Amanda Wick, 26, was one of those who showed up late, having discovered her dry tap about 5 a.m. only to go back to bed until 11 a.m.

"I was hoping," she said of her belated excursion to the water aisle at Safeway, "but I realize there are too many early birds in this town."

On a sunny day when the neighborhood's cafes and grills would ordinarily be bustling, several businesses in Adams Morgan were forced to lock their doors.

The Starbucks at Adams Mill and Columbia roads posted a sign on its door telling customers it was closed because of the water problem. Burger King on Columbia Road did, too.

On 18th Street, Tryst was trying to make a go of it by selling bottled drinks and baked goods, but business was all but dead. "You really can't run," manager Mike Rosato said. "No coffee? We are a coffee bar."

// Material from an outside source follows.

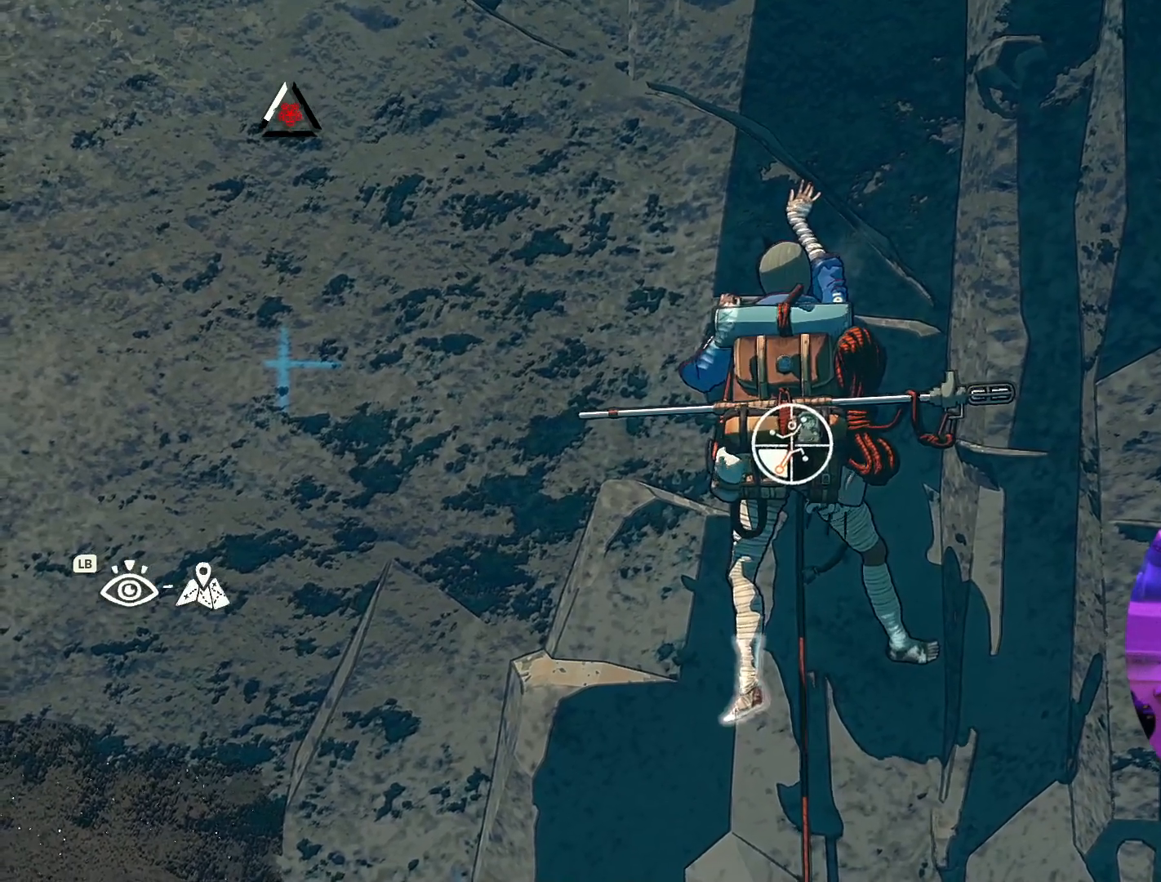
{"buttons": [], "left_stick": "up", "right_stick": "center", "events": [[33, "left_stick", "down-left"], [117, "R1", "up"], [167, "left_stick", "up-left"], [233, "left_stick", "up"]]}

Back on Columbia Road, the Pizza Hut did not have water, either, according to a man behind the counter, but it was open and serving pizza.

Whether it or any of the other restaurants lacking water should have been open is a question for the Health Department.

Abrar said any restaurant has to have running water to operate. Even in fast-food restaurants that use disposable utensils and food containers, employees have to be able to wash their hands, she said.

"You cannot operate a restaurant without water," she said, and to do so would be a "violation" of the city's health code.

At least one Adams Morgan eatery appeared to have found a way around the water crisis.

Asylum, a restaurant and bar on 18th Street, invested in a water tank a few years ago after one too many interruptions in water service, owner Jim Andrade said.

So while other places were turning people away, Asylum was welcoming customers and serving them on real plates.

"Everything as usual," Andrade said.

Asylum's upstairs neighbor, Joys Nails, didn't have the luxury of a water tank, so it closed, owner The Nguyen said.

"We need water for hands, we need water for feet. We can't do anything," she said after locking up.

Saturday is often her most lucrative day, she said.

Staff writer Martin Weil contributed to this report.